An unaltered copy of the listing below is required.

-.-.-

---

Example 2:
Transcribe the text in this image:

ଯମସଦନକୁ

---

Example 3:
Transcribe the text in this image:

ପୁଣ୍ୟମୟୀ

-.-.-

■ EXERCISE ANSWER
---

Example 2:
Transcribe the text in this image:

ଯମସଦନକୁ

---

Example 3:
Transcribe the text in this image:

ପୁଣ୍ୟମୟୀ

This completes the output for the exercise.